The story of cannabis in New Brunswick begins nearly two centuries ago, when maritime hemp growers used their crop for ship sails, ropes and clothes. Late European settlers popularized the use of hemp in the 19th century for everyday uses.

According to a letter dating back to 1892, written by the provincial secretary of agriculture Julius L. Inche, hemp never was a robust industry. Cannabis was being harvested on the southern border of New Brunswick, in an area now known as Edmunston. Inche was less than optimistic about it being a profitable crop.

“There is no difficulty about its growing in this province, but I do not look upon it as an industry that can be made profitable,” he wrote.

Inche goes on to say there was once a proposal to stimulate cannabis production in New Brunswick, but it never actually came to be.

New Brunswick’s complicated relationship with cannabis made its way into a government scandal, in 1984, when then-Premier Richard Hatfield was charged with possession for carrying 35 grams of weed in his luggage after a visit with the Queen.

Hatfield was later acquitted of the possession charges after claiming the weed was planted on him.
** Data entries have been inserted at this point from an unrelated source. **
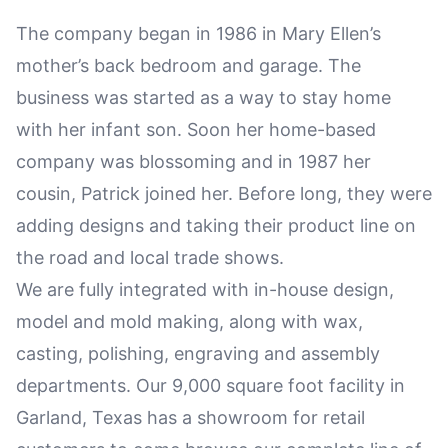
The company began in 1986 in Mary Ellen’s
mother’s back bedroom and garage. The
business was started as a way to stay home
with her infant son. Soon her home-based
company was blossoming and in 1987 her
cousin, Patrick joined her. Before long, they were
adding designs and taking their product line on
the road and local trade shows.
We are fully integrated with in-house design,
model and mold making, along with wax,
casting, polishing, engraving and assembly
departments. Our 9,000 square foot facility in
Garland, Texas has a showroom for retail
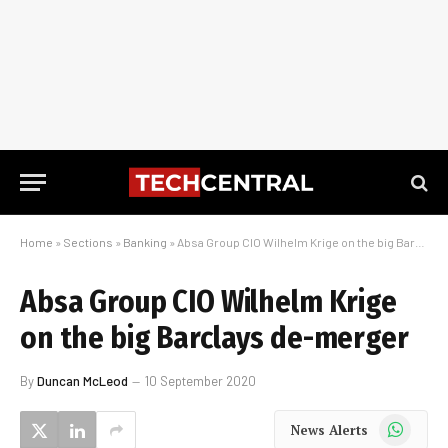
Home
»
Sections
»
Banking
»
Absa Group CIO Wilhelm Krige on the big Barclays de-merger
Absa Group CIO Wilhelm Krige
on the big Barclays de-merger
By
Duncan McLeod
10 September 2020
WhatsApp
News Alerts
Regardless, he was thrown out of office three years later.

It took almost 20 years after the scandal for Saint John to become home to Canada’s first-ever, over-the-counter cannabis café. Jim and Lynn Wood opened the medical marijuana dispensary and café in April 2003. Cops usually turned a blind-eye to the business, but Lynn Wood would eventually be arrested — while pregnant — for selling a single gram of weed.

Fast forward 15 years and recreational cannabis use is legal and operated by the New Brunswick provincial government. After one full year of legalization, the Crown operation turned out to be a money pit.

Cannabis NB, the Crown corporation responsible for cannabis sales in New Brunswick, bleeding money / Photo: Postmedia Postmedia

Inche’s prediction about weed not being profitable in New Brunswick wasn’t so far off. According to Cannabis NB, profits fell almost $12 million in its first six months of sales. According to the latest Statscan figures, the province led the country in September with the steepest decline in sales of legal marijuana, down 40 per cent over the previous month.

The New Brunswick government has announced it is accepting submissions for private enterprise to step in and take over.